### Task description
Can you give the records below as a Markdown table with a "Row" column numbering each line and a "Line" column holding it, skipping any blank lines?

### Information shown
________________________
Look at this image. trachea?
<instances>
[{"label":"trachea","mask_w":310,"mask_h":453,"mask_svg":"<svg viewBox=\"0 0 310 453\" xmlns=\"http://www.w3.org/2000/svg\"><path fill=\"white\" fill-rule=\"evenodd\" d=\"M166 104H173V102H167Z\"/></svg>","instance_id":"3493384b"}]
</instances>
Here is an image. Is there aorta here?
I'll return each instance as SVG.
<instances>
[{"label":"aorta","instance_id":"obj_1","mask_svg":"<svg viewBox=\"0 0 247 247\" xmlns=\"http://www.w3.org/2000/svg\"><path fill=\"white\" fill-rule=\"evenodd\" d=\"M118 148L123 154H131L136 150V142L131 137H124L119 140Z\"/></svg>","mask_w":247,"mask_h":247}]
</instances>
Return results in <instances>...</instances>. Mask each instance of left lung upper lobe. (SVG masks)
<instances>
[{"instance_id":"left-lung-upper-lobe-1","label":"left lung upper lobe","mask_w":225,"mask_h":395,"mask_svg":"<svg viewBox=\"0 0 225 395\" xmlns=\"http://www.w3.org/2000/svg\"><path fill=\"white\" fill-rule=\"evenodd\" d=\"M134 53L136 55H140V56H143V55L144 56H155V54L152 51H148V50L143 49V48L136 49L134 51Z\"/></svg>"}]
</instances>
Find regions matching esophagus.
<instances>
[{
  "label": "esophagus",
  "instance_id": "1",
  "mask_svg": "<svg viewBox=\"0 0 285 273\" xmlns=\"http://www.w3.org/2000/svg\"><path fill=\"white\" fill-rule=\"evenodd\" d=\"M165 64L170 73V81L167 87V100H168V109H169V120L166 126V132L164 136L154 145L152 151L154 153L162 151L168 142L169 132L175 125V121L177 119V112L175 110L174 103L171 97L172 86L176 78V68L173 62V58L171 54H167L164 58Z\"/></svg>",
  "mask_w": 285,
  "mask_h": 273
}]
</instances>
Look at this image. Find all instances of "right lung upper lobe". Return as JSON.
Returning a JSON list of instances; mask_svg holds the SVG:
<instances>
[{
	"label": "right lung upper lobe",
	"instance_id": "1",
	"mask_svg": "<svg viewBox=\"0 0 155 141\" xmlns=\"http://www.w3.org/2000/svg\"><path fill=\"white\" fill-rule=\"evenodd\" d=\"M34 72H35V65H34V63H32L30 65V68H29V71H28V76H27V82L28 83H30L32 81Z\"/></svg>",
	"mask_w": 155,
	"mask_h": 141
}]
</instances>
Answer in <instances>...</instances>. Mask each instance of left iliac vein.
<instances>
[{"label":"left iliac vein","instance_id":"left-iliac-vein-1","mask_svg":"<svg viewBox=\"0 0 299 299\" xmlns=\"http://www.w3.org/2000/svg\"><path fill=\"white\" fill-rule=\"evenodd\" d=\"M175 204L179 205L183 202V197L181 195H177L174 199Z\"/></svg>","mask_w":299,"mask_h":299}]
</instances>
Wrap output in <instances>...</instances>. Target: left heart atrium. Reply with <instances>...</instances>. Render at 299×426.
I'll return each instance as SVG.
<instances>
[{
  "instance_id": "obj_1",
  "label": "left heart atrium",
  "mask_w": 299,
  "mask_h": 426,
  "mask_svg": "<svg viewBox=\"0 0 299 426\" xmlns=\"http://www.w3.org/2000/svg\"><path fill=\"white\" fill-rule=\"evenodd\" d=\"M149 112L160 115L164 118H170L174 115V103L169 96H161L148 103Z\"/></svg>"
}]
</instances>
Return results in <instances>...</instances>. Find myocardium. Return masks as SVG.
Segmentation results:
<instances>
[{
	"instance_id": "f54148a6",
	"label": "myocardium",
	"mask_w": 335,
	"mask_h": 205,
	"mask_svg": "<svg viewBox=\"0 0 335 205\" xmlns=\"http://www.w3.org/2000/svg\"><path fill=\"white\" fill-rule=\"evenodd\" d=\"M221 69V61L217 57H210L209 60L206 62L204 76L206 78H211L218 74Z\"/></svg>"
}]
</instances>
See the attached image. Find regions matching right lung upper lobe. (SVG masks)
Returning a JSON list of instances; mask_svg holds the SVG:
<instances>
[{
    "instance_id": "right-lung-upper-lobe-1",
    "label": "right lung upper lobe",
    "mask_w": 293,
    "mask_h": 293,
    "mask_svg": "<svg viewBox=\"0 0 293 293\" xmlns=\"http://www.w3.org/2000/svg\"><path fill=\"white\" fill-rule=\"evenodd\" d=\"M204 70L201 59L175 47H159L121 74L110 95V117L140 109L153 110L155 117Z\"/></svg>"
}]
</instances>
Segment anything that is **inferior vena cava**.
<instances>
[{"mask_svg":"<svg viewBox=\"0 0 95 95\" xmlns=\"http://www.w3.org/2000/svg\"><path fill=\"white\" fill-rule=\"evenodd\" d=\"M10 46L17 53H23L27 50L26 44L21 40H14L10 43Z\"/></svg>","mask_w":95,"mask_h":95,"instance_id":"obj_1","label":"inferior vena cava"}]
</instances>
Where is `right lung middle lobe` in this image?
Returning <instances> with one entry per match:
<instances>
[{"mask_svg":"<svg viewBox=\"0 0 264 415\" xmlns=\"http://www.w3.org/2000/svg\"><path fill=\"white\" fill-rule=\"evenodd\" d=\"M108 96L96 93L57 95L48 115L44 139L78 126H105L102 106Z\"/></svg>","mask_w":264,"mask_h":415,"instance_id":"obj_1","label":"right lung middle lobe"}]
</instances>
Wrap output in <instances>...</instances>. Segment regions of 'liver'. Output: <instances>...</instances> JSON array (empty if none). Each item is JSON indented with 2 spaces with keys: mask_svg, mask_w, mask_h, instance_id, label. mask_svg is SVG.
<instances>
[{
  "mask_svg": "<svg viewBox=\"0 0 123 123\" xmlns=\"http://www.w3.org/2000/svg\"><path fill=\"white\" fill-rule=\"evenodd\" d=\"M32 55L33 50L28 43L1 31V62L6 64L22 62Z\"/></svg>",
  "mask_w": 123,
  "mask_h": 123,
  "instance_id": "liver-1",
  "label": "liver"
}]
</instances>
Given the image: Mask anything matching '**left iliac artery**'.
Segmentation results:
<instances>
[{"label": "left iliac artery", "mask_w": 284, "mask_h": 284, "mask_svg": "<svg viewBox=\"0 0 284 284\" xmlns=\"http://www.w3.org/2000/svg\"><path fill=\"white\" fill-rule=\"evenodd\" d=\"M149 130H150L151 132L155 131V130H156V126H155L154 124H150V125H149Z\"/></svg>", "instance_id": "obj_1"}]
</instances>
________________________
### Worked answer
| Row | Line |
|---|---|
| 1 | Look at this image. trachea? |
| 2 | <instances> |
| 3 | [{"label":"trachea","mask_w":310,"mask_h":453,"mask_svg":"<svg viewBox=\"0 0 310 453\" xmlns=\"http://www.w3.org/2000/svg\"><path fill=\"white\" fill-rule=\"evenodd\" d=\"M166 104H173V102H167Z\"/></svg>","instance_id":"3493384b"}] |
| 4 | </instances> |
| 5 | Here is an image. Is there aorta here? |
| 6 | I'll return each instance as SVG. |
| 7 | <instances> |
| 8 | [{"label":"aorta","instance_id":"obj_1","mask_svg":"<svg viewBox=\"0 0 247 247\" xmlns=\"http://www.w3.org/2000/svg\"><path fill=\"white\" fill-rule=\"evenodd\" d=\"M118 148L123 154H131L136 150V142L131 137H124L119 140Z\"/></svg>","mask_w":247,"mask_h":247}] |
| 9 | </instances> |
| 10 | Return results in <instances>...</instances>. Mask each instance of left lung upper lobe. (SVG masks) |
| 11 | <instances> |
| 12 | [{"instance_id":"left-lung-upper-lobe-1","label":"left lung upper lobe","mask_w":225,"mask_h":395,"mask_svg":"<svg viewBox=\"0 0 225 395\" xmlns=\"http://www.w3.org/2000/svg\"><path fill=\"white\" fill-rule=\"evenodd\" d=\"M134 53L136 55H140V56H143V55L144 56H155V54L152 51H148V50L143 49V48L136 49L134 51Z\"/></svg>"}] |
| 13 | </instances> |
| 14 | Find regions matching esophagus. |
| 15 | <instances> |
| 16 | [{ |
| 17 |   "label": "esophagus", |
| 18 |   "instance_id": "1", |
| 19 |   "mask_svg": "<svg viewBox=\"0 0 285 273\" xmlns=\"http://www.w3.org/2000/svg\"><path fill=\"white\" fill-rule=\"evenodd\" d=\"M165 64L170 73V81L167 87V100H168V109H169V120L166 126V132L164 136L154 145L152 151L154 153L162 151L168 142L169 132L175 125V121L177 119V112L175 110L174 103L171 97L172 86L176 78V68L173 62V58L171 54H167L164 58Z\"/></svg>", |
| 20 |   "mask_w": 285, |
| 21 |   "mask_h": 273 |
| 22 | }] |
| 23 | </instances> |
| 24 | Look at this image. Find all instances of "right lung upper lobe". Return as JSON. |
| 25 | Returning a JSON list of instances; mask_svg holds the SVG: |
| 26 | <instances> |
| 27 | [{ |
| 28 | 	"label": "right lung upper lobe", |
| 29 | 	"instance_id": "1", |
| 30 | 	"mask_svg": "<svg viewBox=\"0 0 155 141\" xmlns=\"http://www.w3.org/2000/svg\"><path fill=\"white\" fill-rule=\"evenodd\" d=\"M34 72H35V65H34V63H32L30 65V68H29V71H28V76H27V82L28 83H30L32 81Z\"/></svg>", |
| 31 | 	"mask_w": 155, |
| 32 | 	"mask_h": 141 |
| 33 | }] |
| 34 | </instances> |
| 35 | Answer in <instances>...</instances>. Mask each instance of left iliac vein. |
| 36 | <instances> |
| 37 | [{"label":"left iliac vein","instance_id":"left-iliac-vein-1","mask_svg":"<svg viewBox=\"0 0 299 299\" xmlns=\"http://www.w3.org/2000/svg\"><path fill=\"white\" fill-rule=\"evenodd\" d=\"M175 204L179 205L183 202V197L181 195H177L174 199Z\"/></svg>","mask_w":299,"mask_h":299}] |
| 38 | </instances> |
| 39 | Wrap output in <instances>...</instances>. Target: left heart atrium. Reply with <instances>...</instances>. Render at 299×426. |
| 40 | I'll return each instance as SVG. |
| 41 | <instances> |
| 42 | [{ |
| 43 |   "instance_id": "obj_1", |
| 44 |   "label": "left heart atrium", |
| 45 |   "mask_w": 299, |
| 46 |   "mask_h": 426, |
| 47 |   "mask_svg": "<svg viewBox=\"0 0 299 426\" xmlns=\"http://www.w3.org/2000/svg\"><path fill=\"white\" fill-rule=\"evenodd\" d=\"M149 112L160 115L164 118H170L174 115V103L169 96H161L148 103Z\"/></svg>" |
| 48 | }] |
| 49 | </instances> |
| 50 | Return results in <instances>...</instances>. Find myocardium. Return masks as SVG. |
| 51 | Segmentation results: |
| 52 | <instances> |
| 53 | [{ |
| 54 | 	"instance_id": "f54148a6", |
| 55 | 	"label": "myocardium", |
| 56 | 	"mask_w": 335, |
| 57 | 	"mask_h": 205, |
| 58 | 	"mask_svg": "<svg viewBox=\"0 0 335 205\" xmlns=\"http://www.w3.org/2000/svg\"><path fill=\"white\" fill-rule=\"evenodd\" d=\"M221 69V61L217 57H210L209 60L206 62L204 76L206 78H211L218 74Z\"/></svg>" |
| 59 | }] |
| 60 | </instances> |
| 61 | See the attached image. Find regions matching right lung upper lobe. (SVG masks) |
| 62 | Returning a JSON list of instances; mask_svg holds the SVG: |
| 63 | <instances> |
| 64 | [{ |
| 65 |     "instance_id": "right-lung-upper-lobe-1", |
| 66 |     "label": "right lung upper lobe", |
| 67 |     "mask_w": 293, |
| 68 |     "mask_h": 293, |
| 69 |     "mask_svg": "<svg viewBox=\"0 0 293 293\" xmlns=\"http://www.w3.org/2000/svg\"><path fill=\"white\" fill-rule=\"evenodd\" d=\"M204 70L201 59L175 47H159L121 74L110 95V117L140 109L153 110L155 117Z\"/></svg>" |
| 70 | }] |
| 71 | </instances> |
| 72 | Segment anything that is **inferior vena cava**. |
| 73 | <instances> |
| 74 | [{"mask_svg":"<svg viewBox=\"0 0 95 95\" xmlns=\"http://www.w3.org/2000/svg\"><path fill=\"white\" fill-rule=\"evenodd\" d=\"M10 46L17 53H23L27 50L26 44L21 40H14L10 43Z\"/></svg>","mask_w":95,"mask_h":95,"instance_id":"obj_1","label":"inferior vena cava"}] |
| 75 | </instances> |
| 76 | Where is `right lung middle lobe` in this image? |
| 77 | Returning <instances> with one entry per match: |
| 78 | <instances> |
| 79 | [{"mask_svg":"<svg viewBox=\"0 0 264 415\" xmlns=\"http://www.w3.org/2000/svg\"><path fill=\"white\" fill-rule=\"evenodd\" d=\"M108 96L96 93L57 95L48 115L44 139L78 126H105L102 106Z\"/></svg>","mask_w":264,"mask_h":415,"instance_id":"obj_1","label":"right lung middle lobe"}] |
| 80 | </instances> |
| 81 | Wrap output in <instances>...</instances>. Segment regions of 'liver'. Output: <instances>...</instances> JSON array (empty if none). Each item is JSON indented with 2 spaces with keys: mask_svg, mask_w, mask_h, instance_id, label. mask_svg is SVG. |
| 82 | <instances> |
| 83 | [{ |
| 84 |   "mask_svg": "<svg viewBox=\"0 0 123 123\" xmlns=\"http://www.w3.org/2000/svg\"><path fill=\"white\" fill-rule=\"evenodd\" d=\"M32 55L33 50L28 43L1 31V62L6 64L22 62Z\"/></svg>", |
| 85 |   "mask_w": 123, |
| 86 |   "mask_h": 123, |
| 87 |   "instance_id": "liver-1", |
| 88 |   "label": "liver" |
| 89 | }] |
| 90 | </instances> |
| 91 | Given the image: Mask anything matching '**left iliac artery**'. |
| 92 | Segmentation results: |
| 93 | <instances> |
| 94 | [{"label": "left iliac artery", "mask_w": 284, "mask_h": 284, "mask_svg": "<svg viewBox=\"0 0 284 284\" xmlns=\"http://www.w3.org/2000/svg\"><path fill=\"white\" fill-rule=\"evenodd\" d=\"M149 130H150L151 132L155 131V130H156V126H155L154 124H150V125H149Z\"/></svg>", "instance_id": "obj_1"}] |
| 95 | </instances> |